[Dataset section]
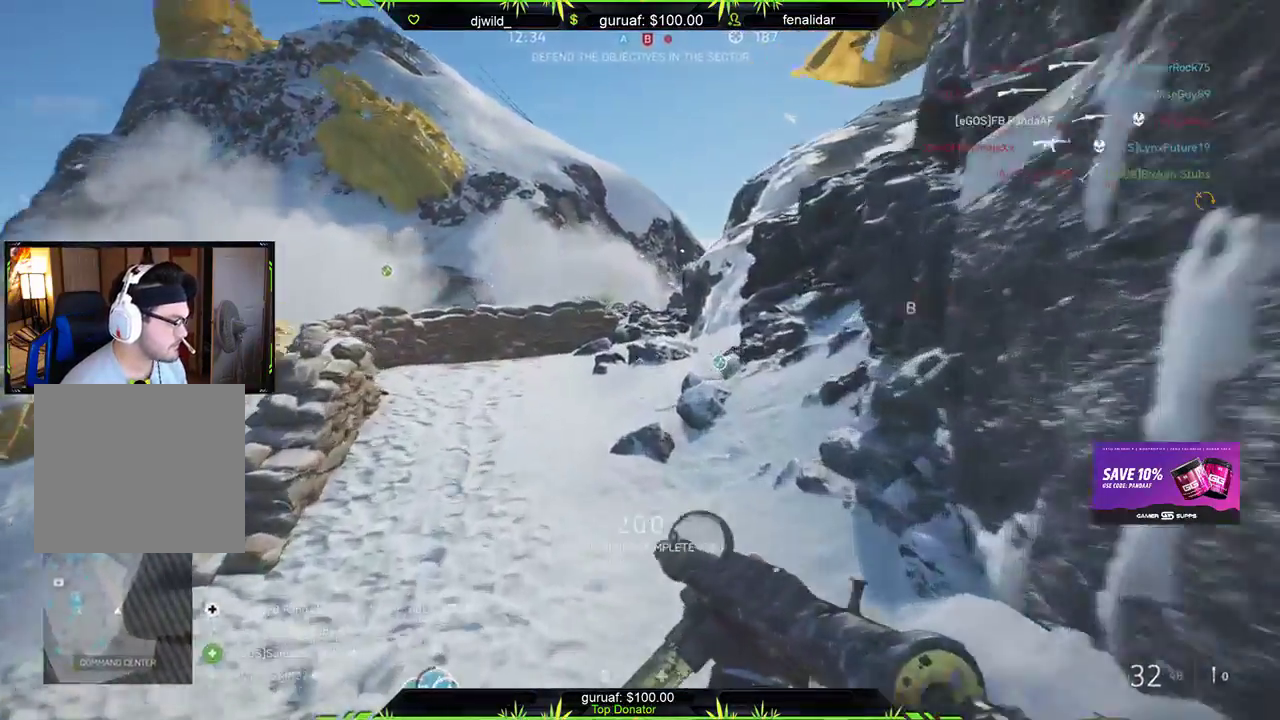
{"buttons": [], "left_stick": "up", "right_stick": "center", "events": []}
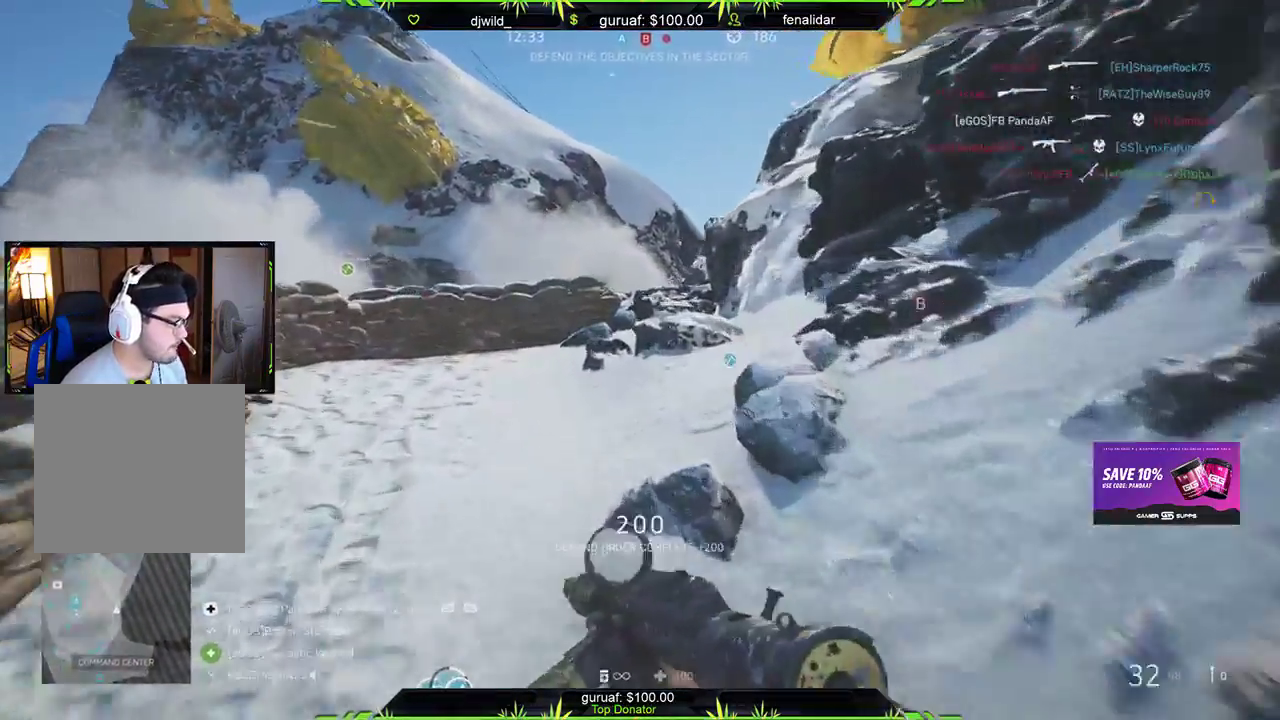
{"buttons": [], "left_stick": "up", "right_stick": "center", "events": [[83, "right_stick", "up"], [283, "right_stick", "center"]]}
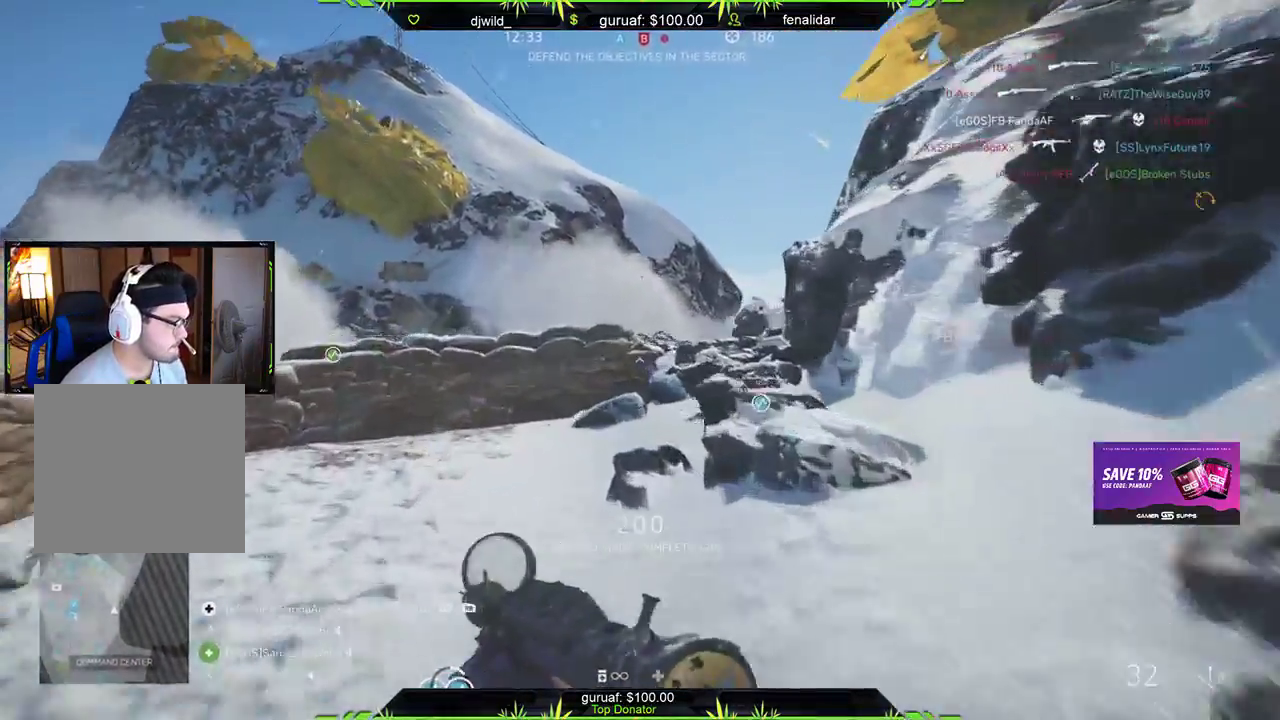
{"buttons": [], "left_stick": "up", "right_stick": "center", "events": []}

[About this task] Return all of the material above unchanged, minus its pictures.

[Written answer]
{"buttons": [], "left_stick": "up", "right_stick": "center", "events": []}
{"buttons": [], "left_stick": "up", "right_stick": "center", "events": [[83, "right_stick", "up"], [283, "right_stick", "center"]]}
{"buttons": [], "left_stick": "up", "right_stick": "center", "events": []}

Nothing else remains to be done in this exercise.